In most cases, yes, your nail bed can grow back. The key factor is whether your nail matrix, the tissue at the base of your nail responsible for about 80% of nail production, is still intact. When the matrix is healthy, the nail bed has a strong capacity to regenerate, even after significant trauma. When the matrix is damaged or scarred, regrowth becomes less predictable and the new nail may look different than it did before.
How the Nail Bed Actually Regrows
Your nail has two main growth centers. The matrix, tucked under the skin at the base of your nail near the cuticle, produces roughly 80% of the nail’s thickness. The nail bed itself, the pink tissue you can see through your nail, contributes about the remaining 20%. Both structures work together to create a smooth, attached nail.
Research shows that when the matrix is present, the nail bed regenerates well. In studies where damaged nail bed tissue was replaced with skin grafts or flaps, the nail bed actually grew back underneath, pushing the replacement tissue out of the way over time. This means even after a significant injury, your body can rebuild the nail bed as long as it has a healthy matrix to drive the process. Researchers have also found that providing structural support to the area (through surgical techniques that fill in missing tissue) helps the nail bed regenerate regardless of the patient’s age.
When the matrix is absent or severely damaged, however, the nail bed regenerates poorly. This is the critical distinction: the matrix is the engine of regrowth, and the nail bed depends on it.

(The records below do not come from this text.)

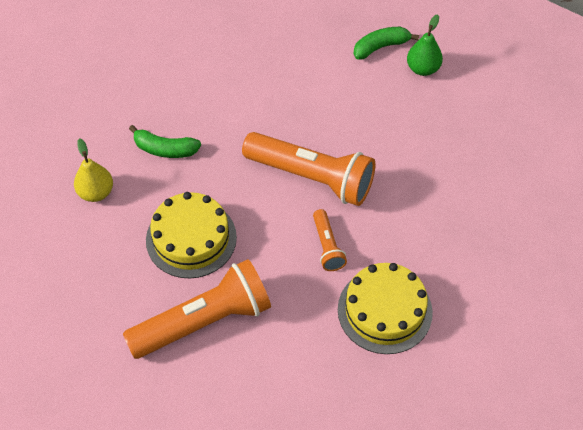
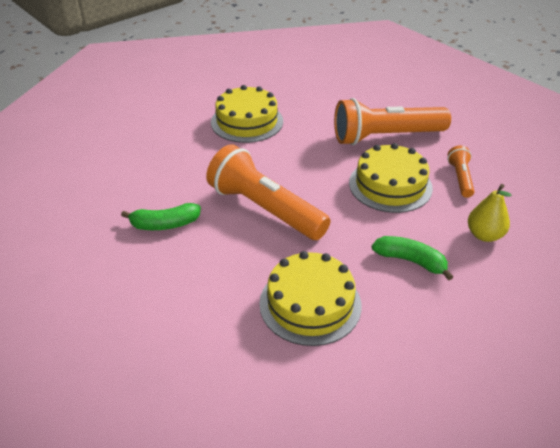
camera: 165 degrees left, 15 degrees down
orange flashlight [313,209,347,271] -> orange flashlight moved to [447,145,474,198]
green banana [354,27,419,60] -> green banana moved to [121,203,201,230]
green pear [407,14,443,76] -> none
none -> yellow cake [259,251,362,346]

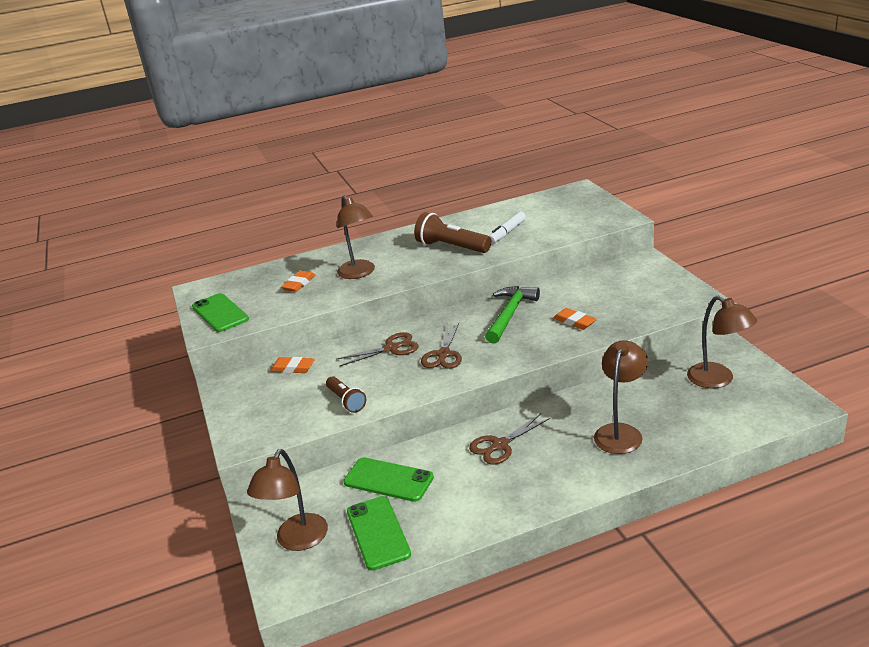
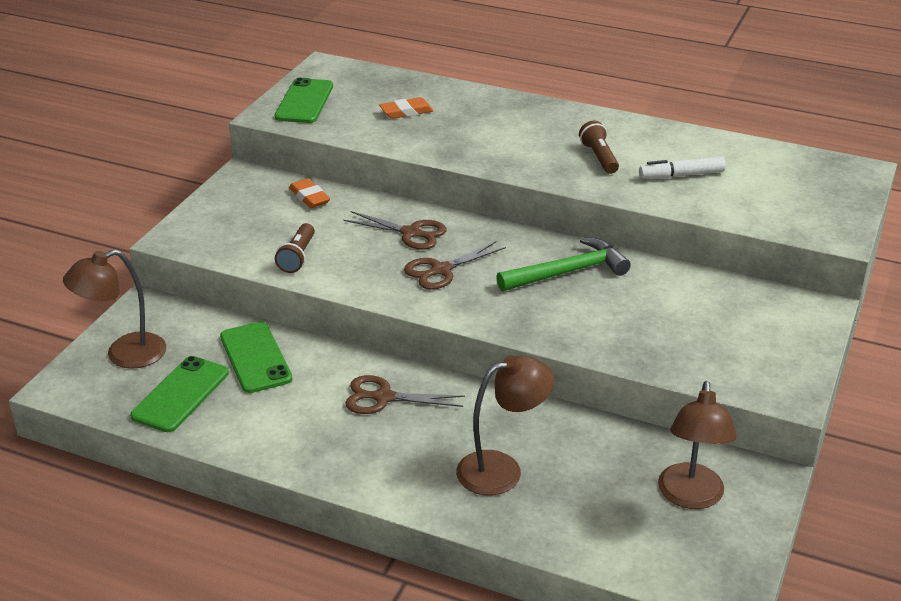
camera: 40 degrees right, 5 degrees up
brown lamp [337,196,375,279] -> none
brown flashlight [414,212,491,253] -> brown flashlight [579,121,619,174], size x0.61
orange eraser [553,308,597,330] -> none

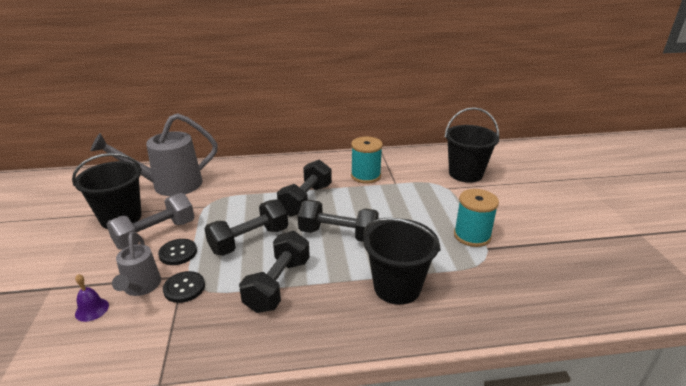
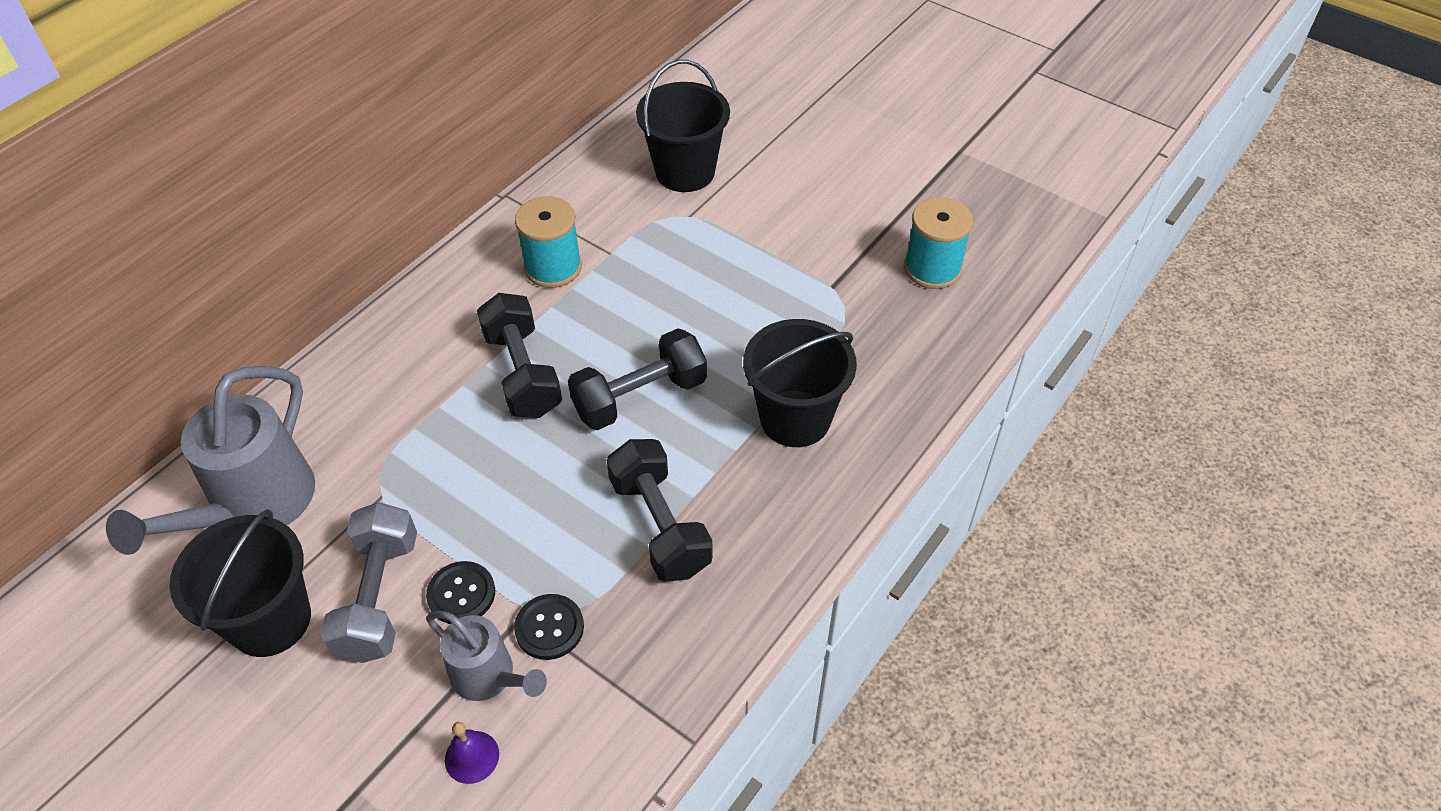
camera: 45 degrees left, 20 degrees up
black dumbbell [204,199,288,256] -> none
turquoise spool [454,189,499,247] -> turquoise spool moved to [904,197,973,289]

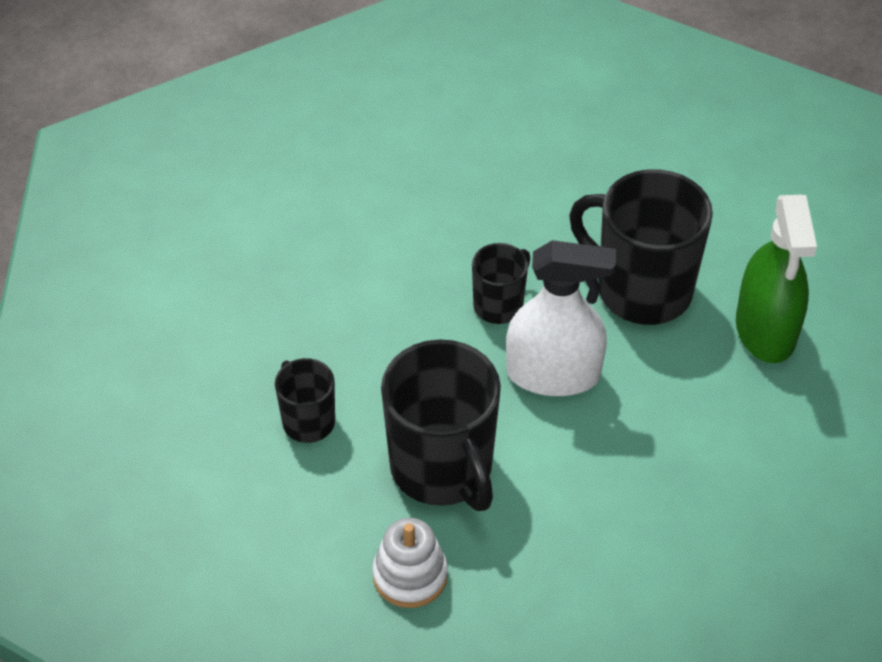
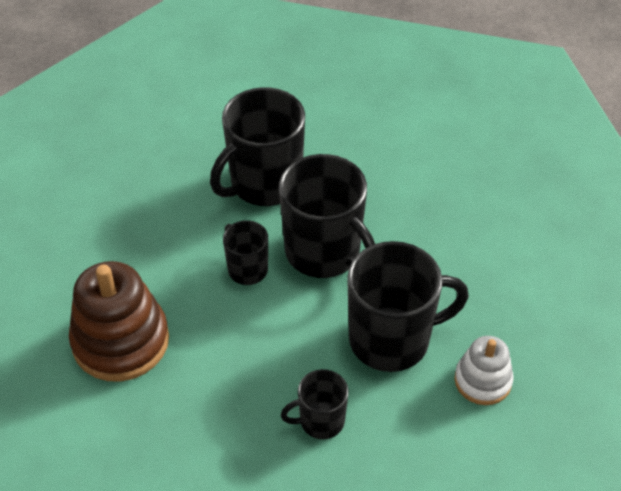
camera: 75 degrees left, 0 degrees up
white spray bottle [506,240,616,396] -> black mug [279,154,375,278]
green spray bottle [736,195,817,363] -> none
none -> brown stacking toy [69,261,169,382]

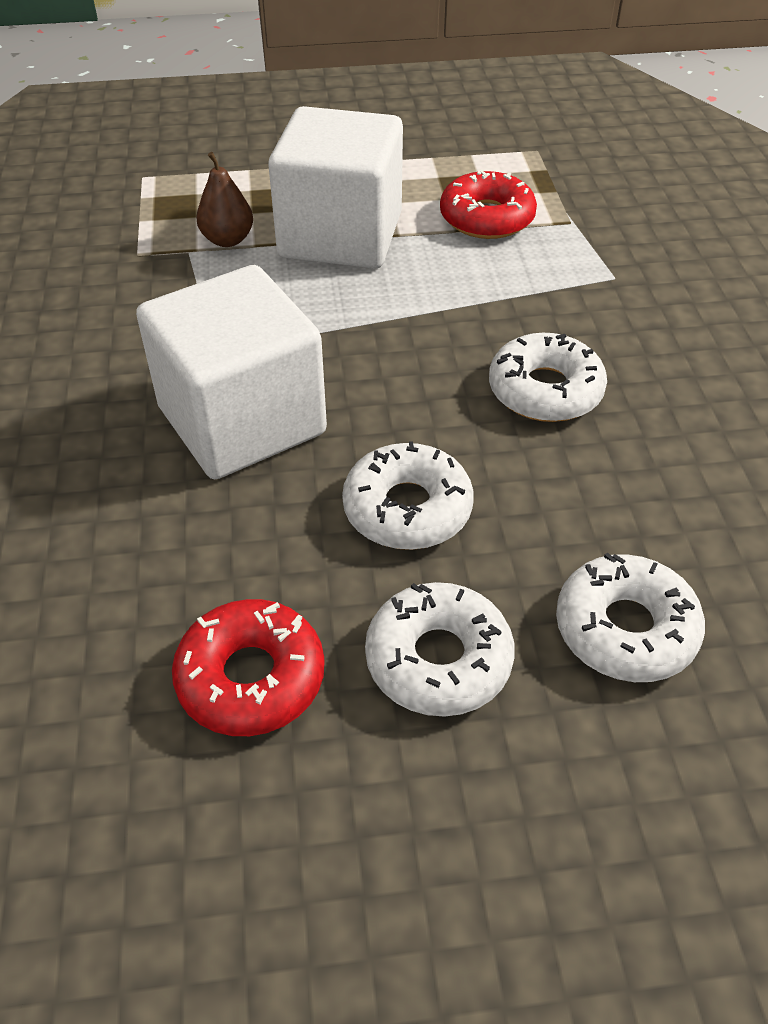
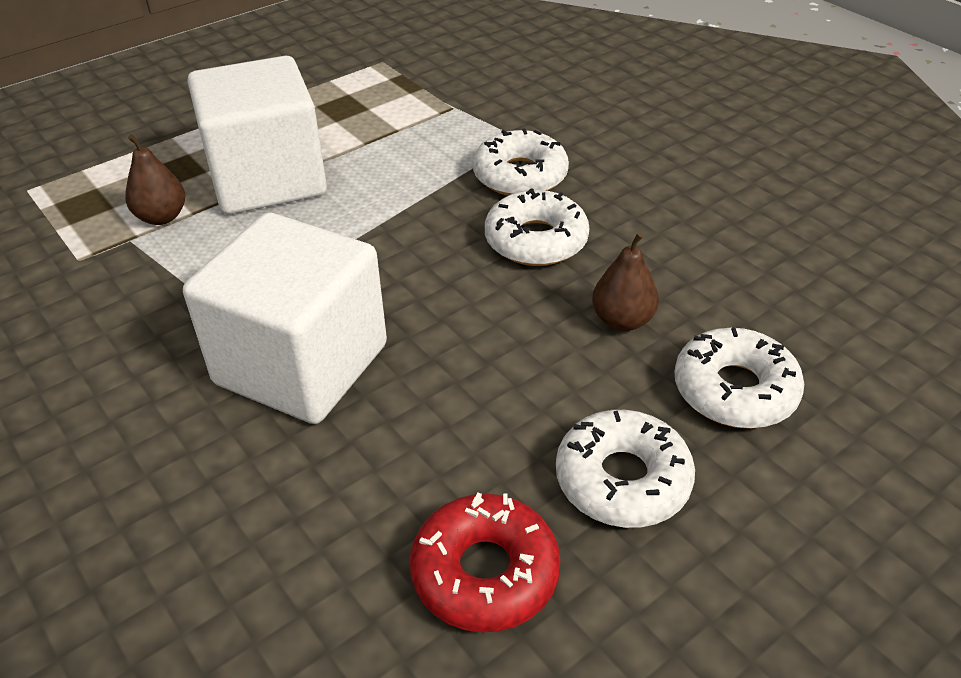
camera: 30 degrees left, 5 degrees down
white donut [342,441,474,550] -> white donut moved to [473,129,569,196]
red donut [440,169,537,239] -> none
none -> brown pear [592,232,659,331]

What Happens After Losing a Nail
If you’ve lost a fingernail entirely, you’re looking at roughly 3 to 4 months for a new one to grow from the base to the tip. Fingernails grow at an average rate of about 3.5 millimeters per month. Toenails are significantly slower at around 1.6 millimeters per month, so a lost toenail can take 6 months or longer to fully replace itself.
Your pinky fingernail tends to grow the slowest of your fingers, while the big toenail grows faster than the smaller toes. Younger people and men tend to have slightly faster growth rates, though the differences are modest. During regrowth, the new nail may look slightly different in texture or thickness at first but often normalizes as it matures.
When a Detached Nail Won’t Reattach
If your nail has separated from the nail bed (a condition called onycholysis), the detached portion will not reattach. There’s no treatment that can bond the lifted nail plate back to the tissue underneath. What treatment can do is protect the exposed nail bed and ensure that new nail growth stays attached as it moves forward. You essentially have to wait for the healthy new nail to grow out from the base and replace the separated section.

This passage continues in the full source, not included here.